Global capitalism at work! Consumerism in overdrive, showcasing the trickle-down effect to a select few formerly starving artists (most now dead) and their Prada clad uber dealers. Selling masterpieces or rather masturbation pieces to the super rich.

But where is this irony reflected? Is a Picasso still a radical challenge to the status quo? Where is the new rage?

This commodification of status art is boring. The endless (and I mean endless) rows of mind-dulling booths with static canvasses, photos, installations, sculptures and hangings is so overwhelming that it’s impossible to recognize the good from the bad from the new from the old.

Picassos, three in one booth, look blah, Calder, Delaunay, Miro, feel like so what? An entire gallery filled with about 200 original Warhols, cute but can we go home now…

To present art, some great art, as interior decorating like an all-you-can-eat art buffet to binging collectors in  the same space that held the car show just a few weeks ago and the boat show next month diminishes its cultural and historical value. Just because the creamiest 1% of the 1% cream have agreed to agree, leaving nothing to chance. Their millions safe within the vaults of  big brand investment art.

intertwined tires made from black marble

Design Miami was nestled like a co-dependent snooty mistress in a tent alongside the massive convention center.

Design Miami used to be in the Design District, where this year the Buckminster Fuller Dome and Dymaxion car where re-created by Sir Norman Foster making an inspired statement for inventive design that reflects past and future. Art Basel Inc. has taken over Design Miami and keeps it close to their all-encompassing police-state-of-the-art campus, with Schwarzenegger-esque guards who look like they will pepper-spray anyone that does not meet the  humorless Swiss code of conduct.

photo: Alastair Gordon

Design Miami houses designers. Or rather galleries who sell the work of furniture, jewelry, lighting, life-style designers. No art allowed in this building. Just design. One booth had two blank walls with nails where their fifties wall weavings would have hung had it not been for the style police deeming them to be art and  forbidding the gallery to sell them.

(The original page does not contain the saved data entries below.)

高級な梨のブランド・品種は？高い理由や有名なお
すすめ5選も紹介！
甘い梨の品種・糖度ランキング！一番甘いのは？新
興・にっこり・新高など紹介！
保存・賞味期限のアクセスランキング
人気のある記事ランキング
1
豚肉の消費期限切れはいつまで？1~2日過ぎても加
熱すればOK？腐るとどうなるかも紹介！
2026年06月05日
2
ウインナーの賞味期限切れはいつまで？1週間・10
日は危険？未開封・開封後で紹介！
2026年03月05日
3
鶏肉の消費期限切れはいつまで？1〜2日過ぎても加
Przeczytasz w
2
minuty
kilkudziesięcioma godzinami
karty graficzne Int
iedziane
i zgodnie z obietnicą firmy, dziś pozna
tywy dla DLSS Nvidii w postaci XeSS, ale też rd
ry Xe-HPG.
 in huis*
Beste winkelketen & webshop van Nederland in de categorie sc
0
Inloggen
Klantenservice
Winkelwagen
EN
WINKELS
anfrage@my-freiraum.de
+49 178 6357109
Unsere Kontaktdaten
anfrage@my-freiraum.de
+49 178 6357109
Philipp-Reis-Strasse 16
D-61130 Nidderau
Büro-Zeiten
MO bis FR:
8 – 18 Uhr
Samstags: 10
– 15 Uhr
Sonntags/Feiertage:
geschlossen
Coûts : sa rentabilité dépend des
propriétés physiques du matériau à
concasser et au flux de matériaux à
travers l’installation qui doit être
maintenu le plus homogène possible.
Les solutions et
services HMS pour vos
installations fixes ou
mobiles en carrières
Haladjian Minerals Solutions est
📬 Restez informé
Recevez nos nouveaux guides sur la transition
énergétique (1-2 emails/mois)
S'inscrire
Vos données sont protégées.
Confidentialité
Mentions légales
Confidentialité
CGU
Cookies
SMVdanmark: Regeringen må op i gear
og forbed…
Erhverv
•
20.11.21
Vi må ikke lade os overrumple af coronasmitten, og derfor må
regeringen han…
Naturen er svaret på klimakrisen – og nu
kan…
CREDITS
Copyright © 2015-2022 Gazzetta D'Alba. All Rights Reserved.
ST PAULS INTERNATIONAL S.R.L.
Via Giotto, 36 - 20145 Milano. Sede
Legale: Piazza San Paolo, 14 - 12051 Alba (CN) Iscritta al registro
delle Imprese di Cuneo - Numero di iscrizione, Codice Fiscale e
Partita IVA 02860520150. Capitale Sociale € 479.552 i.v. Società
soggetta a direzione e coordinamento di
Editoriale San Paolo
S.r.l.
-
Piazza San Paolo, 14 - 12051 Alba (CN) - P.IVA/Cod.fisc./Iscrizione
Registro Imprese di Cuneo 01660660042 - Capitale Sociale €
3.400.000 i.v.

So, you may wonder, what happened to art that says fuck you to all this monitoring, keeping track and bourgeois judging of what should live and what should not?

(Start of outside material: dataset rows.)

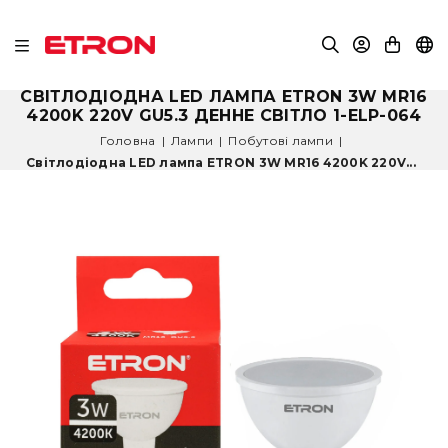
СВІТЛОДІОДНА LED ЛАМПА ETRON 3W MR16
4200K 220V GU5.3 ДЕННЕ СВІТЛО 1-ELP-064
Головна
|
Лампи
|
Побутові лампи
|
Світлодіодна LED лампа ETRON 3W MR16 4200K 220V...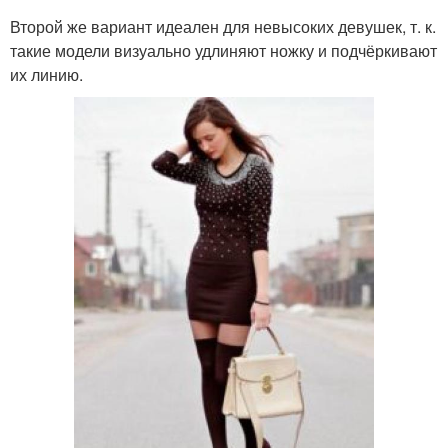
Второй же вариант идеален для невысоких девушек, т. к.
такие модели визуально удлиняют ножку и подчёркивают
их линию.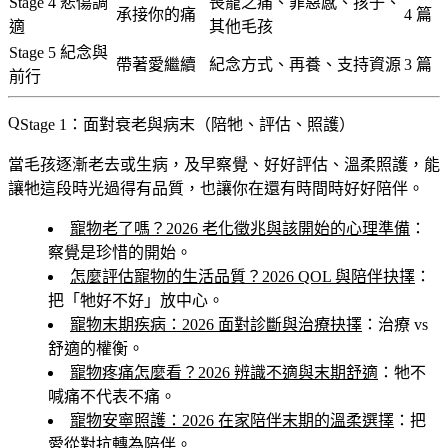
Stage 4 悲傷調
喪寵之痛、罪惡感、孩子、
承接你的痛
4 篇
適
其他毛孩
Stage 5 紀念與
帶著愛繼續
紀念方式、再養、支持資源
3 篇
前行
Stage 1：面對衰老與病末（陪牠、評估、照護）
當毛孩逐漸老去或生病，及早察覺、好好評估、溫柔照護，能
讓牠這段時光過得有品質，也讓你在還有時間時好好陪伴。
寵物老了嗎？2026 老化徵兆與該開始的心理準備
：
察覺是珍惜的開始。
怎麼評估寵物的生活品質？2026 QOL 與陪伴抉擇
：
把「牠好不好」放中心。
寵物末期疾病：2026 面對診斷與治療抉擇
：治療 vs
舒適的權衡。
寵物疼痛怎麼看？2026 辨識不適與末期舒適
：牠不
喊痛不代表不痛。
寵物安寧照護：2026 在家陪伴末期的溫柔選擇
：把
愛從對抗轉為陪伴。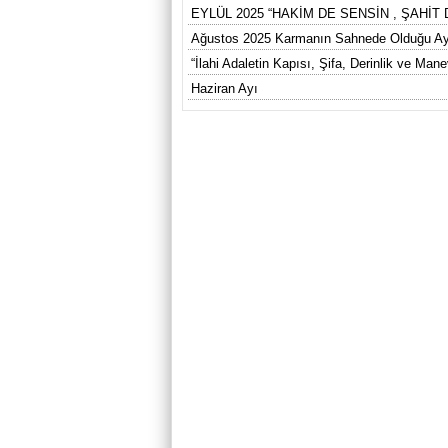
EYLÜL 2025 “HAKİM DE SENSİN , ŞAHİT 
Ağustos 2025 Karmanın Sahnede Olduğu A
“İlahi Adaletin Kapısı, Şifa, Derinlik ve Ma
Haziran Ayı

Where is the To Create Art is To Burn Alive spirit behind this snob spectacle?

Where is the devil-may-care, I have the urge to get lost, give me a piece of wood, a canvas, a block of clay and I’ll see you next year, spirit of the artist?

Sanitized! Lobotomized! Exorcized!

Even the satellite shows with younger and edgier work were eager to register on the luxury radar, and attract those god-like collectors who  spread the magic gold that makes or breaks careers.

Baseled Barbi

 

 

 

 

 

 

 

 

 

 

 

Still there was the upside that  the remaining 1% of art was for the remaining 99%

This 1% was getting dirty in Wynwood where another set of walls had been given up to artists who painted manically, obsessively grinding and wielding their cans, sprays and ladders.

picture by John Wendelbo

Above  a collaboration:  john wendelbo / Mare139, 

The 99% was there, in the street, raw energy alive with loud music, swanning the galleries, eating from food trucks, dancing, taking pictures, making movies, kissing, noisy, funny, sexy, young…

And the art was there on the walls, being created in the moment for everyone to see – a democracy of participation.

No luxury price tags.

Unavailable for ownership.

Art that hopefully foreshadows an awakening to a time where status is lost, luxury deemed boring and boundless creativity – like anything – is possible…again.